Шагая по Невскому проспекту, в сторону Литейного, где находился мой уголок – скромная квартирка-студия – я то и дело терял равновесие. Под ногами, в световых пятнах фонарей, в свете пробуждающихся звёзд и окутанной рваными облаками луны покрытый корочкой льда асфальт искрился, как фольга под настольной лампой. Вот она – характерная особенность поздней петербургской осени.
«Не стоило так засиживаться с ребятами», – размышлял я, зевая во весь рот.
– Помогите! – вдруг донёсся до ушей пронзительный женский крик, прерывая моё мысленное самобичевание.
Я инстинктивно остановился. Прислушался.
– На помощь! – вновь раздался из тёмной арки, располагавшейся чуть дальше по улице, женский голос с надрывом.
Я осмотрелся. Как назло, в поле зрения не было ни души.
Сердце бешено заколотилось, молниеносно нахлынувшие мысли, сплелись в тугой пульсирующий клубок. Разум твердил: «Не ходи туда». Но внутренний голос – тот, по-видимому, что отвечал за героическую сторону моего «я» – воскликнул: «Нельзя проходить мимо. Нужно помочь».

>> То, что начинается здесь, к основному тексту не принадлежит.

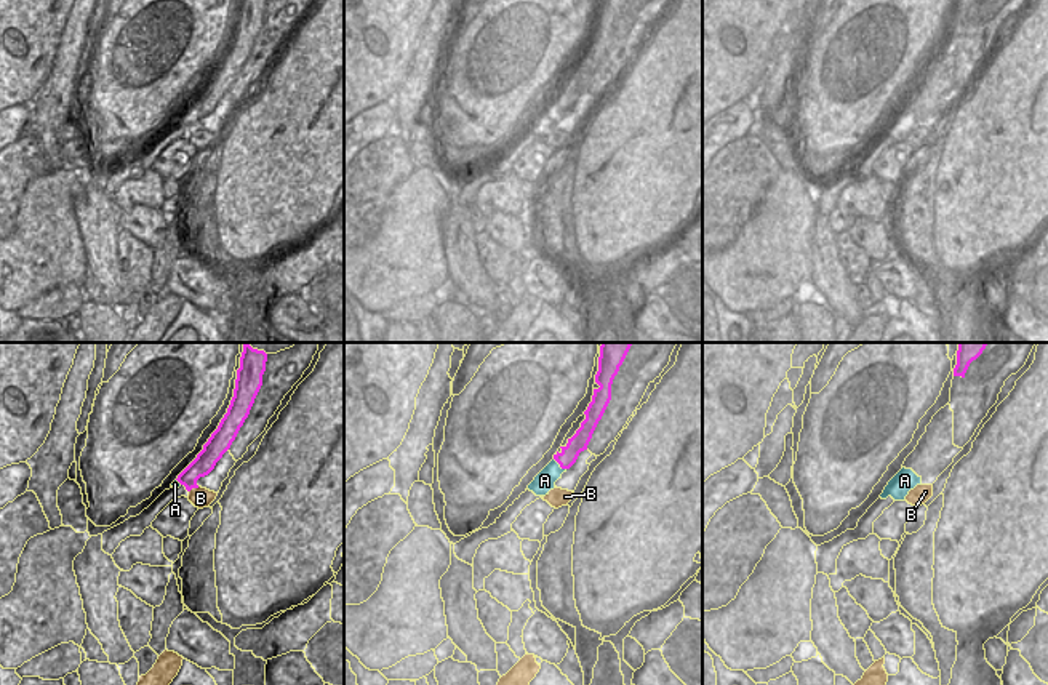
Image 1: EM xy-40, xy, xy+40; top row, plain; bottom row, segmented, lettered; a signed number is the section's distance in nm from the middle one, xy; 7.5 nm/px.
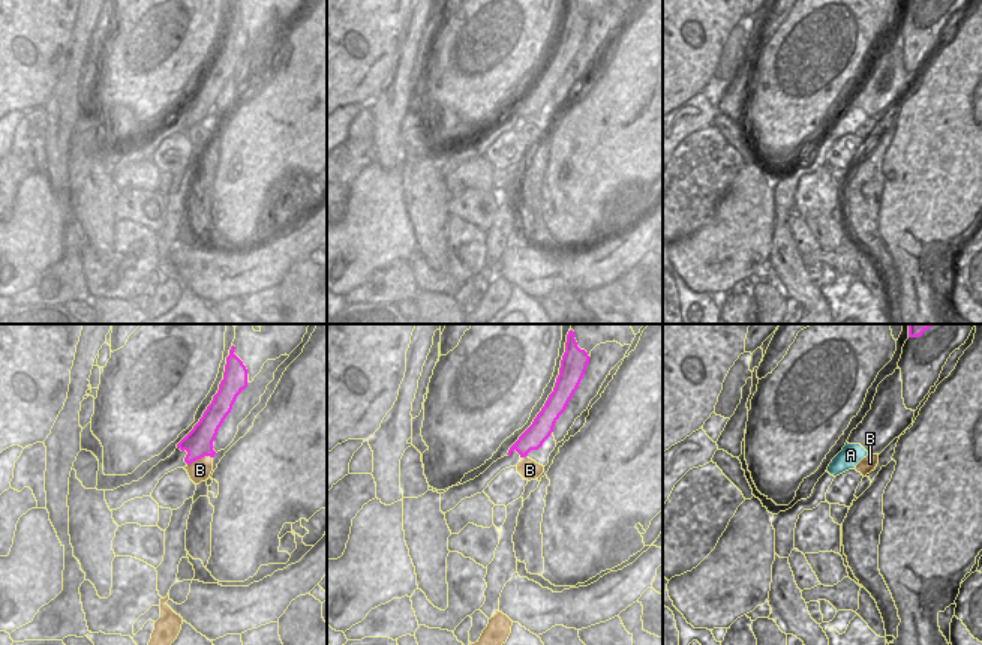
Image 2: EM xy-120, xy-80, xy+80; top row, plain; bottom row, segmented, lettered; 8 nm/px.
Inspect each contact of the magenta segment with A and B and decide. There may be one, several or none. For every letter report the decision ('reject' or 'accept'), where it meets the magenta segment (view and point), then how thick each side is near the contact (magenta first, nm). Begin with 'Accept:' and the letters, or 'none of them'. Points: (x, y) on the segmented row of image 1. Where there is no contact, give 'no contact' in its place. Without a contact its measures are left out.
Accept: none of them
A: reject; contact xy (559, 463); calibres 140 and 150 nm
B: reject; contact xy-40 (194, 487); calibres 160 and 150 nm

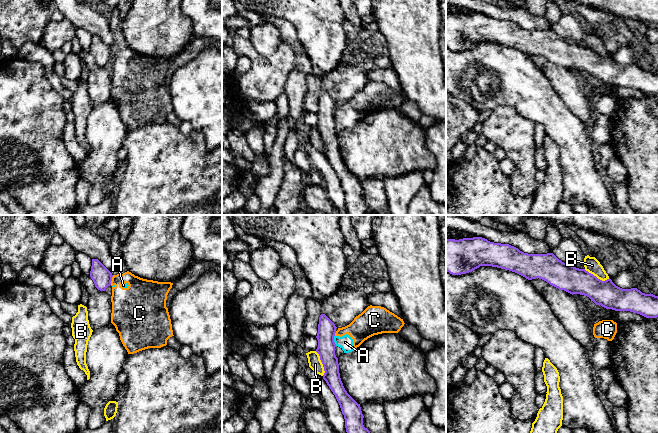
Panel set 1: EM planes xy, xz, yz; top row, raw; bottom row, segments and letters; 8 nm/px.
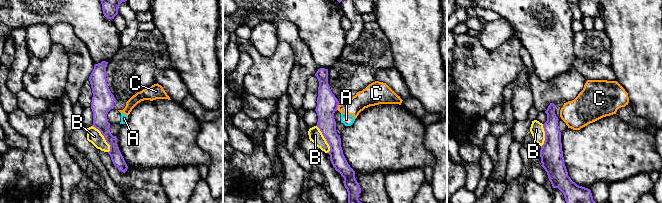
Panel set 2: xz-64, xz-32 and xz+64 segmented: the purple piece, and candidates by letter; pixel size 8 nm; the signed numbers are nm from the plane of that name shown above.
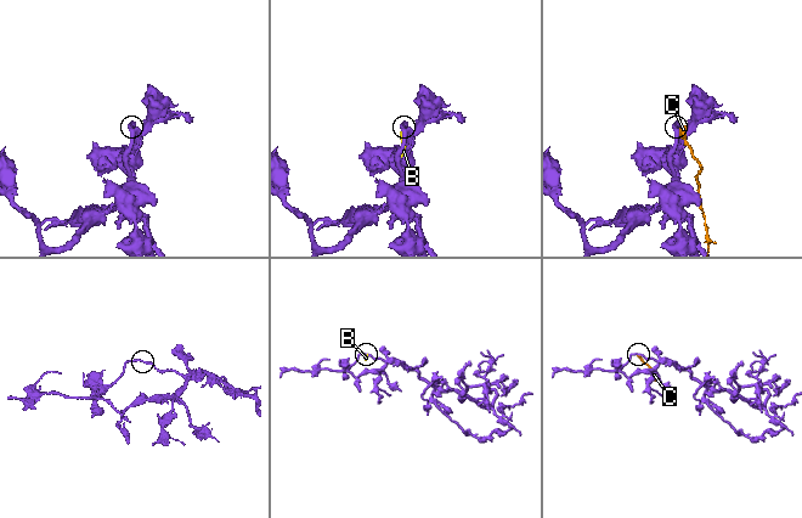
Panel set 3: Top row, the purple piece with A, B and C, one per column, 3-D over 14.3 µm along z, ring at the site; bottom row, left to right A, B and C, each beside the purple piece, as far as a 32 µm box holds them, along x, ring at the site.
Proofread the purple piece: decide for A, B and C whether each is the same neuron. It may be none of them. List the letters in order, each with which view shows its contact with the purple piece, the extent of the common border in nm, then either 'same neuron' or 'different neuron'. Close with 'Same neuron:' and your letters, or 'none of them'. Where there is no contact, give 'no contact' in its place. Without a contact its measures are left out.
A: meets purple in xz; contact 90 nm long; different neuron
B: meets purple in xz; contact 220 nm long; different neuron
C: meets purple in xy; contact 80 nm long; different neuron
Same neuron: none of them

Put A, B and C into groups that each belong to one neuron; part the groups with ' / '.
A C / B

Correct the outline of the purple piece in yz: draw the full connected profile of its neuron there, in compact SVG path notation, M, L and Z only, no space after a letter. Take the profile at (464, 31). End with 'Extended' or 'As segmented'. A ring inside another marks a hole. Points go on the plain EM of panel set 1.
M482 13L463 14L459 16L446 15L446 47L452 51L461 51L472 48L480 42L492 42L505 46L515 48L528 56L542 55L550 61L564 66L570 70L580 70L587 72L596 81L601 81L606 85L612 85L615 87L630 87L633 89L640 90L646 94L657 94L658 93L658 72L653 70L642 69L637 64L622 65L616 62L609 54L605 57L598 55L593 50L589 49L585 45L579 45L572 41L568 41L559 36L553 29L547 30L528 30L520 27L518 24L509 20L501 20L490 18Z. As segmented

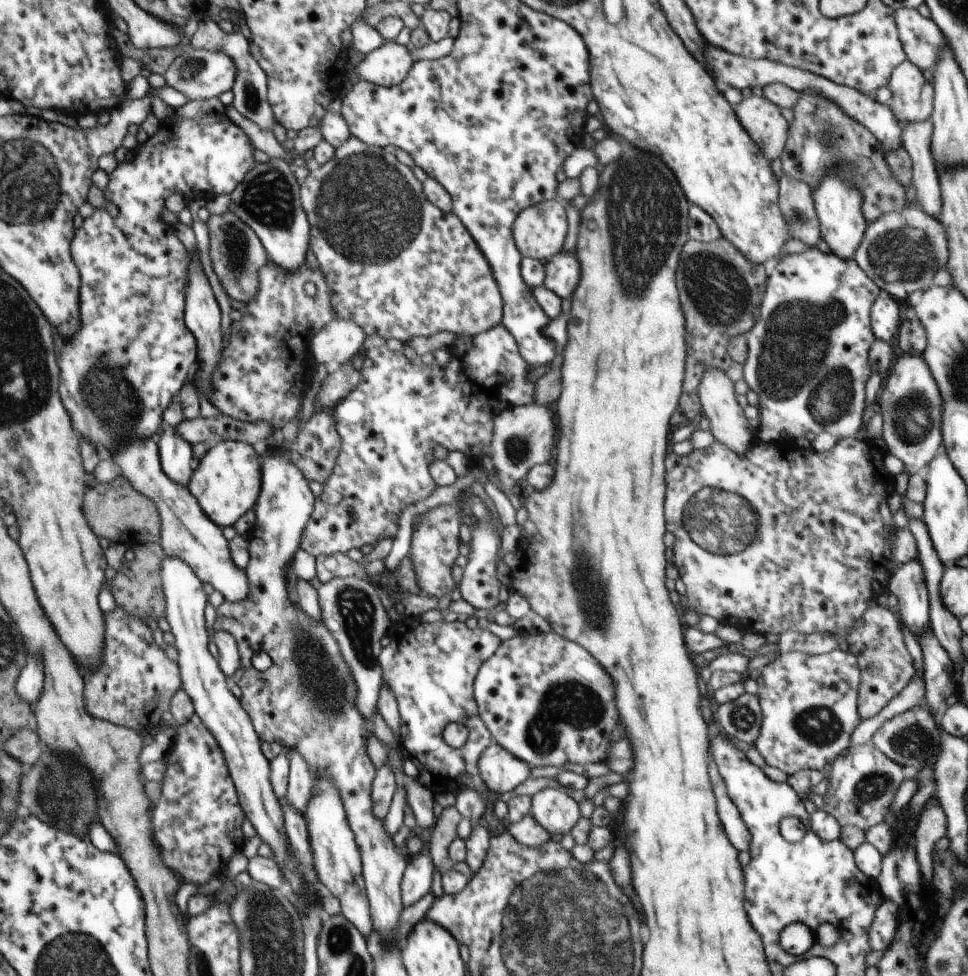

Сжав в карманах кулаки, я решительно вошёл в темноту арки и, словно продравшись сквозь плотные кулисы на сцену, оказался посреди плохо освещённого двора. Тусклый свет, пробивающийся из нескольких окон второго этажа, освещал фигуру женщины с длинными чёрными волосами, в бежевом пальто и блестящих высоких сапогах. Вжимаясь спиной в стену и прикрываясь сумочкой, она стояла, застыв, и напоминала манекен из модного бутика весенней одежды. Однако её лицо, искажённое ужасом, ясно давало понять: это не модель и не манекен, а жертва.
– Не подходи ко мне! – выкрикнула женщина, заставив меня вздрогнуть.
Обращалась женщина явно не ко мне. Я проследил за её взглядом и увидел появившегося в пятне света мужчину: высокого, широкоплечего, в тёмной одежде.
– Отдавай сумочку и все свои украшения, – просипел он, потирая ладони в предвкушении лёгкой добычи.